Sunday, August 30, 2015

Bariatric Surgery Can Treat Metabolic Syndrome

Bariatric surgery has been shown to be an effective weight loss approach. The surgery is not only an effective weight loss tool, it is also a tool for resolving type II diabetes in many cases. Now, studies are showing that bariatric surgery can reduce the health risks associated with a collection of metabolic conditions comprising what is called the metabolic syndrome.
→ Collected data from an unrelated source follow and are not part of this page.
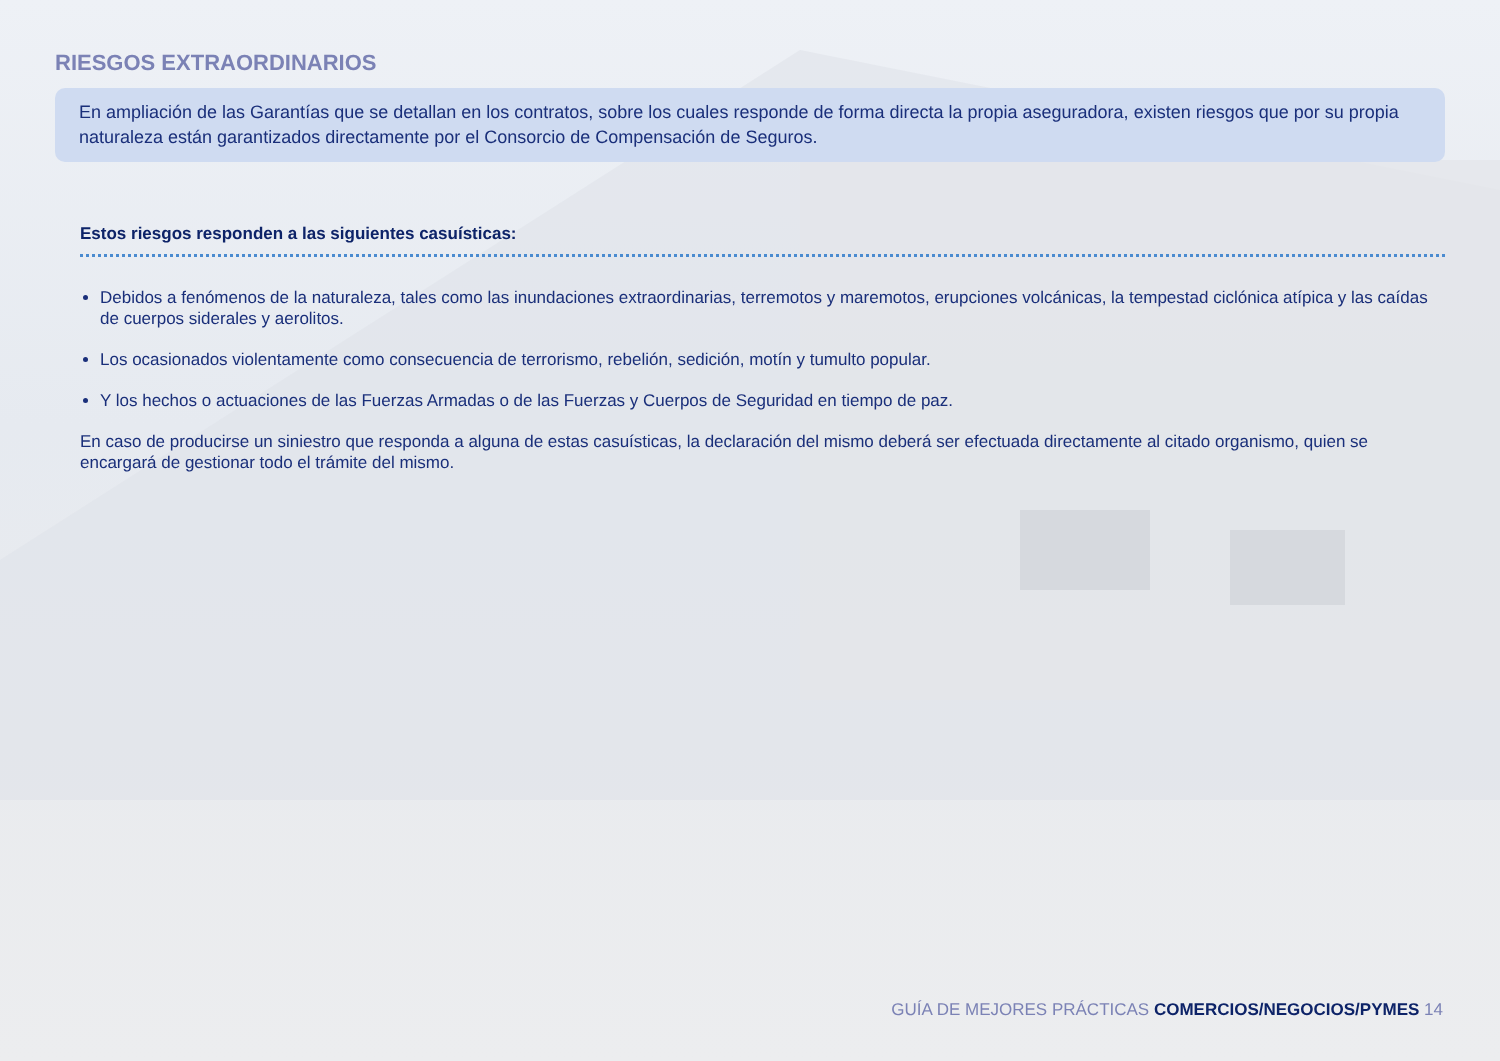RIESGOS EXTRAORDINARIOS
En ampliación de las Garantías que se detallan en los contratos, sobre los cuales responde de forma directa la propia aseguradora, existen riesgos que por su propia naturaleza están garantizados directamente por el Consorcio de Compensación de Seguros.
Estos riesgos responden a las siguientes casuísticas:
Debidos a fenómenos de la naturaleza, tales como las inundaciones extraordinarias, terremotos y maremotos, erupciones volcánicas, la tempestad ciclónica atípica y las caídas de cuerpos siderales y aerolitos.
Los ocasionados violentamente como consecuencia de terrorismo, rebelión, sedición, motín y tumulto popular.
Y los hechos o actuaciones de las Fuerzas Armadas o de las Fuerzas y Cuerpos de Seguridad en tiempo de paz.
En caso de producirse un siniestro que responda a alguna de estas casuísticas, la declaración del mismo deberá ser efectuada directamente al citado organismo, quien se encargará de gestionar todo el trámite del mismo.
GUÍA DE MEJORES PRÁCTICAS COMERCIOS/NEGOCIOS/PYMES 14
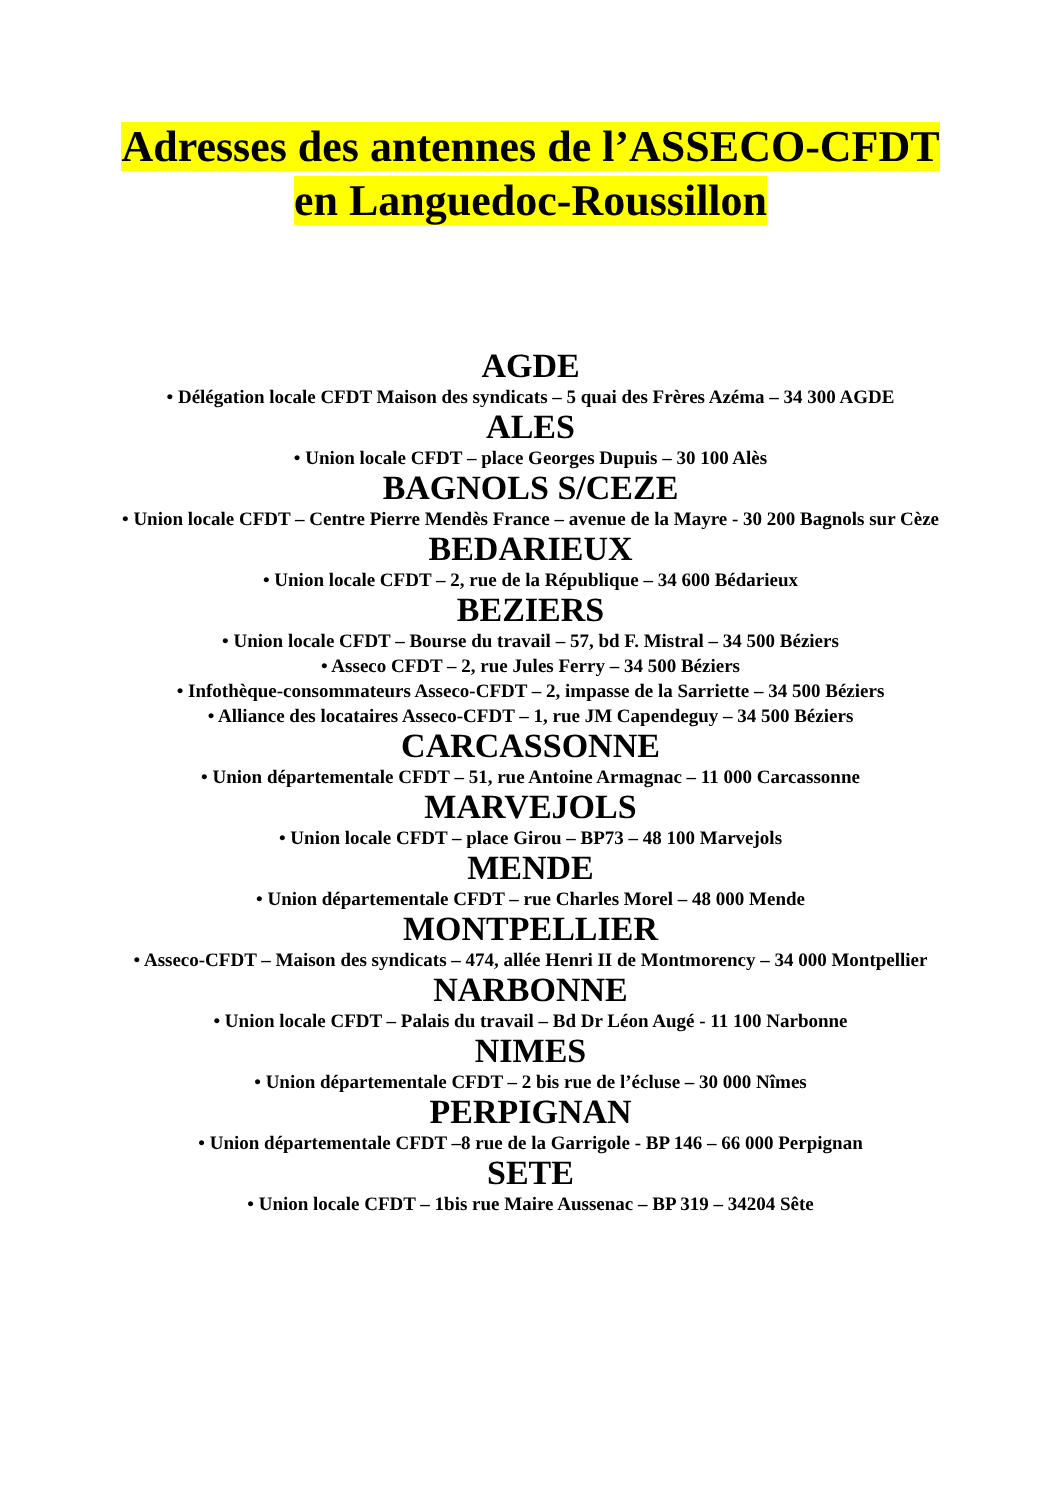Adresses des antennes de l’ASSECO-CFDT
en Languedoc-Roussillon
AGDE
• Délégation locale CFDT Maison des syndicats – 5 quai des Frères Azéma – 34 300 AGDE
ALES
• Union locale CFDT – place Georges Dupuis – 30 100 Alès
BAGNOLS S/CEZE
• Union locale CFDT – Centre Pierre Mendès France – avenue de la Mayre - 30 200 Bagnols sur Cèze
BEDARIEUX
• Union locale CFDT – 2, rue de la République – 34 600 Bédarieux
BEZIERS
• Union locale CFDT – Bourse du travail – 57, bd F. Mistral – 34 500 Béziers
• Asseco CFDT – 2, rue Jules Ferry – 34 500 Béziers
• Infothèque-consommateurs Asseco-CFDT – 2, impasse de la Sarriette – 34 500 Béziers
• Alliance des locataires Asseco-CFDT – 1, rue JM Capendeguy – 34 500 Béziers
CARCASSONNE
• Union départementale CFDT – 51, rue Antoine Armagnac – 11 000 Carcassonne
MARVEJOLS
• Union locale CFDT – place Girou – BP73 – 48 100 Marvejols
MENDE
• Union départementale CFDT – rue Charles Morel – 48 000 Mende
MONTPELLIER
• Asseco-CFDT – Maison des syndicats – 474, allée Henri II de Montmorency – 34 000 Montpellier
NARBONNE
• Union locale CFDT – Palais du travail – Bd Dr Léon Augé - 11 100 Narbonne
NIMES
• Union départementale CFDT – 2 bis rue de l’écluse – 30 000 Nîmes
PERPIGNAN
• Union départementale CFDT –8 rue de la Garrigole - BP 146 – 66 000 Perpignan
SETE
• Union locale CFDT – 1bis rue Maire Aussenac – BP 319 – 34204 Sête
An agreed-to definition of the metabolic syndrome does not exist. But most definitions consist of similar elements. For example, the National Heart, Lung and Blood Institute (NHLBI) chooses from five key metabolic conditions to establish the syndrome.

The NHLBI considers a person to be suffering from metabolic syndrome if the person is diagnosed with any three of the following five conditions: 1. Abdominal obesity, 2. "a high triglyceride level (or [the person is] on medicine to treat high triglycerides)," 3. a low HDL cholesterol level (or [the person is] on medicine to treat low HDL cholesterol)," 4. high blood pressure (or [the person is] on medicine to treat high blood pressure)," and 5. high fasting blood sugar (or [the person is] on medicine to treat high blood sugar)."

If a person has metabolic syndrome, that person's risk of diabetes, heart attack, or stroke is increased. Two studies have shown that bariatric surgery can reduce the severity of conditions commonly associated with the syndrome. In one study consisting of 258 patients, where half of the patients underwent gastric bypass surgery and half of the patients were treated non-surgically, gastric bypass surgery decreased "the prevalence of metabolic syndrome" to a greater degree than did the nonsurgical treatment.

And in another investigation, which was an "observational study from 1992-2009, of 40 consecutive elderly age persons greater than 60 years… with class II-III obesity," bariatric surgery decreased the prevalence of metabolic syndrome in a large percentage of the patients.

So bariatric surgery can effectively treat metabolic syndrome in some cases. This treatment option adds to the usefulness of the surgery. The possibility that bariatric surgery may be an effective treatment for metabolic syndrome should be of interest to bariatric surgeons and non-surgical weight loss service providers.

Wednesday, August 19, 2015

BMI vs. Waist-To-Height Ratio in Determining Cardiometabolic Risk

BMI is probably the most commonly used obesity related measurement. However, BMI is not necessarily the best measurement for all types of obesity. Indeed, it is not the most accurate measurement for abdominal obesity which is often associated with cardiometabolic risks. Anthropomorphic measurements involving waist are better indicators of these risks in most cases. These measurements include waist, waist-to hip ratio, and waist-to-height ratio (WHtR), which may be one of the best.

Two reasons why BMI is the measurement used most often for obesity is its ease of calculation (Weight in Kilograms/(Height in Meters2) and the U.S. government's recommendation that the measurement be used by physicians. The "government guidelines urge physicians to screen all adult patients for obesity, and offer health and lifestyle counseling for those with a high body mass index (BMI)."

Still, studies show that WHtR is a better measurement for predicting cardiometabolic risks. According to a study published in 2013, "WHtR appears to be superior to BMI in detecting several outcomes, including incident cardiovascular disease, cardiovascular disease mortality, and all-cause mortality." It should be noted that the investigators did find that WHtR was a more useful measurement in Asians than in non-Asians. But the investigators indicated that their study results supported "the use of WHtR in identifying adults at increased cardiometabolic risk."

Investigators conducting another more recent study also concluded that "WHtR measurements were .. good markers for ... cardiometabolic risk." Let us note here that unlike some who say that BMI should be thrown out completely, we do not advocate this. Investigators have used BMI for some time in many studies, and BMI has proven to be useful.

But physicians and other healthcare providers might want to consider using WHtR as well as BMI. Including WHtR in their set of patient assessment tools could give a provider more insight into unhealthy cardiometabolic conditions.  Using this measurement could help the provider deliver better care to the patient.